**Records supplied:**
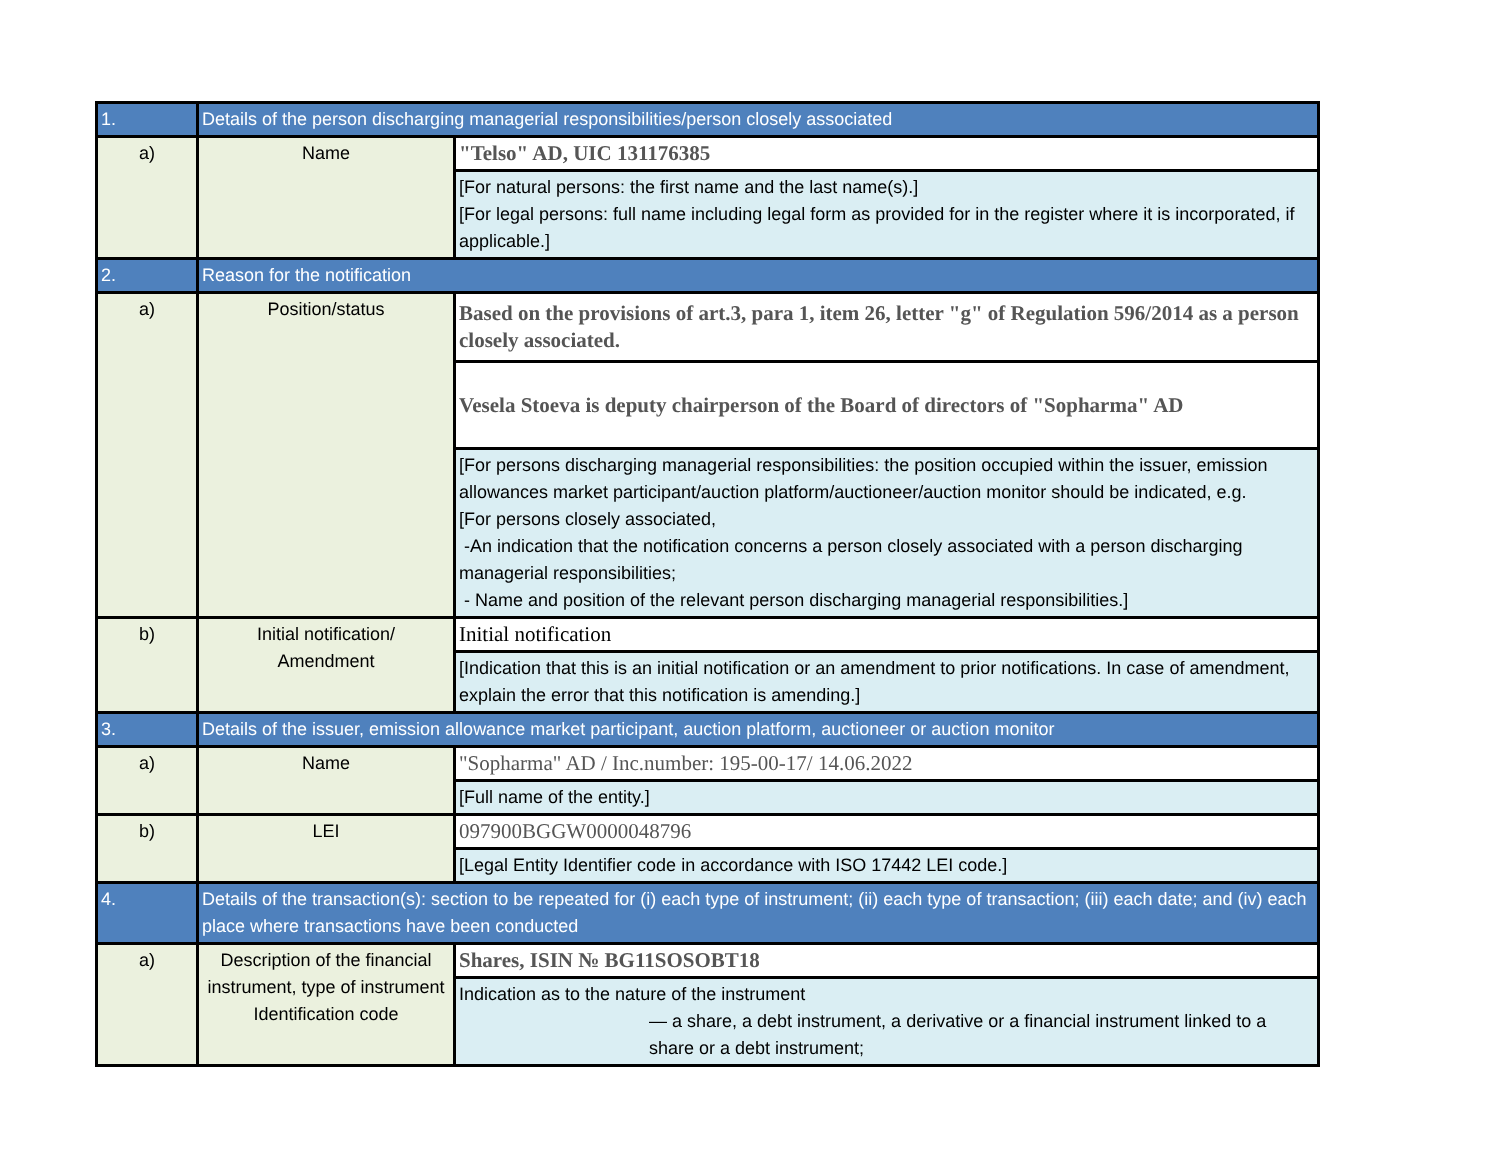| 1. | Details of the person discharging managerial responsibilities/person closely associated | |
| a) | Name | "Telso" AD, UIC 131176385 |
| | | [For natural persons: the first name and the last name(s).] [For legal persons: full name including legal form as provided for in the register where it is incorporated, if applicable.] |
| 2. | Reason for the notification | |
| a) | Position/status | Based on the provisions of art.3, para 1, item 26, letter "g" of Regulation 596/2014 as a person closely associated. |
| | | Vesela Stoeva is deputy chairperson of the Board of directors of "Sopharma" AD |
| | | [For persons discharging managerial responsibilities: the position occupied within the issuer, emission allowances market participant/auction platform/auctioneer/auction monitor should be indicated, e.g. [For persons closely associated, -An indication that the notification concerns a person closely associated with a person discharging managerial responsibilities; - Name and position of the relevant person discharging managerial responsibilities.] |
| b) | Initial notification/ Amendment | Initial notification |
| | | [Indication that this is an initial notification or an amendment to prior notifications. In case of amendment, explain the error that this notification is amending.] |
| 3. | Details of the issuer, emission allowance market participant, auction platform, auctioneer or auction monitor | |
| a) | Name | "Sopharma" AD / Inc.number: 195-00-17/ 14.06.2022 |
| | | [Full name of the entity.] |
| b) | LEI | 097900BGGW0000048796 |
| | | [Legal Entity Identifier code in accordance with ISO 17442 LEI code.] |
| 4. | Details of the transaction(s): section to be repeated for (i) each type of instrument; (ii) each type of transaction; (iii) each date; and (iv) each place where transactions have been conducted | |
| a) | Description of the financial instrument, type of instrument Identification code | Shares, ISIN № BG11SOSOBT18 |
| | | Indication as to the nature of the instrument — a share, a debt instrument, a derivative or a financial instrument linked to a share or a debt instrument; |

**What you will do:** Look in the material above for the line with "LEI | 097900BGGW0000048796 |" and the line with "conducted | |", and transcribe exactly those lines and all lines between them, nothing more.

**Written response:**
| b) | LEI | 097900BGGW0000048796 |
| | | [Legal Entity Identifier code in accordance with ISO 17442 LEI code.] |
| 4. | Details of the transaction(s): section to be repeated for (i) each type of instrument; (ii) each type of transaction; (iii) each date; and (iv) each place where transactions have been conducted | |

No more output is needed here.